Outro lendário, Eduardo Valentim, desapareceu um mês antes de maio de 1977. Valentim foi preso político no Tarrafal, em Cabo Verde. Depois da revolução portuguesa em 25 de Abril de 1974, foi transferido para a prisão de São Paulo, em Luanda.
Segundo a irmã, Maria Isabel Valentim, Eduardo pertenceu ao Comité Regional de Luanda antes da independência. Apesar da vigilância da polícia política portuguesa (PIDE), Valentim, que nunca foi militar, e outros companheiros, tudo fizeram para ajudar a Primeira Região com o envio de alimentos, roupa e medicamentos.
"Já na altura, ele estudava e trabalhava, tirava o seu salário para compras. Eles deixaram o núcleo da Primeira Região, onde as pessoas estavam a morrer de fome. Não tinham nada. Porque a PIDE e o exército português estavam muito bem organizados e não deixavam chegar os abastecimentos. Eles já estavam ali praticamente encurralados há anos, onde não recebiam nada da direção [do partido]”, lamenta Maria Isabel.
============================================================
INSTRUÇÕES: Edite o texto sobre Eduardo Valentim entre "Segundo a irmã, Maria" e "roupa e medicamentos.", inclusive, substituindo "medicamentos" por "remédios", e apresente o trecho resultante.

DADOS FORNECIDOS:
============================================================
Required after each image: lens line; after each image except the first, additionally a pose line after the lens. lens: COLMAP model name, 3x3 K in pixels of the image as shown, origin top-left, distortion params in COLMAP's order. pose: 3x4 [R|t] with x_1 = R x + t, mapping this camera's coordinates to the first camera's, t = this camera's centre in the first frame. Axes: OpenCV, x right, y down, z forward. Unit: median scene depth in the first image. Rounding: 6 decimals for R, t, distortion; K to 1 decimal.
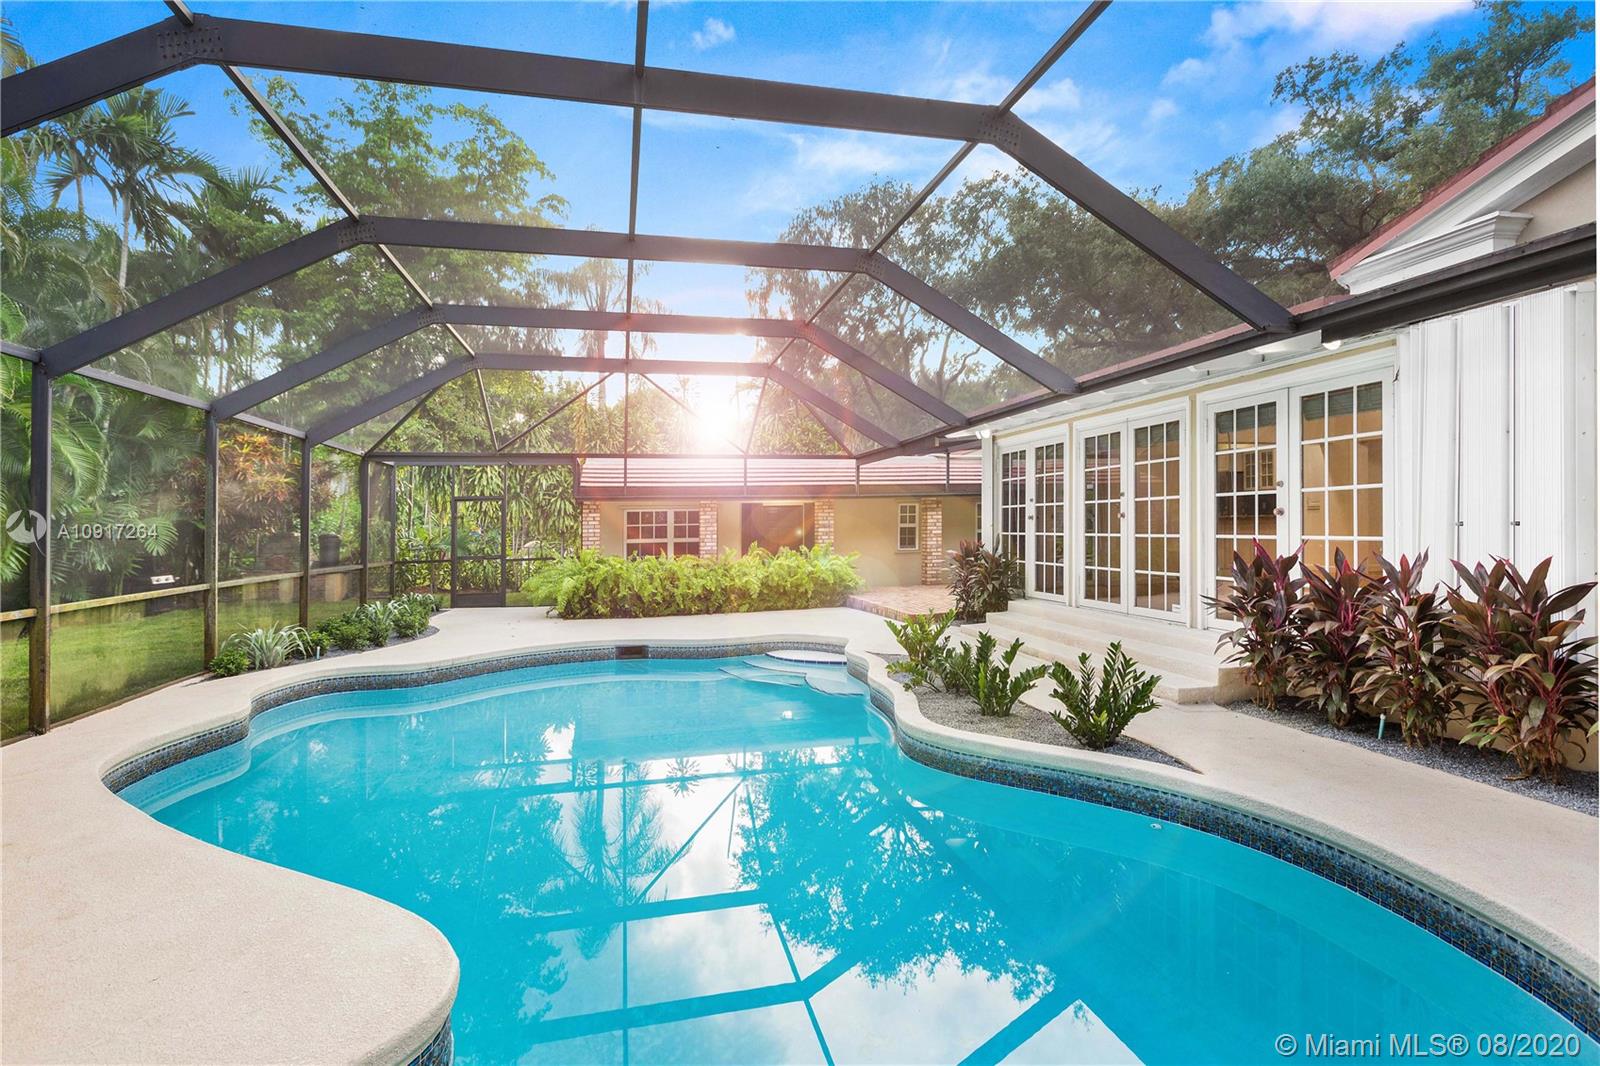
============================================================
RESOLUÇÃO DO EXERCÍCIO:
Segundo a irmã, Maria Isabel Valentim, Eduardo pertenceu ao Comité Regional de Luanda antes da independência. Apesar da vigilância da polícia política portuguesa (PIDE), Valentim, que nunca foi militar, e outros companheiros, tudo fizeram para ajudar a Primeira Região com o envio de alimentos, roupa e remédios.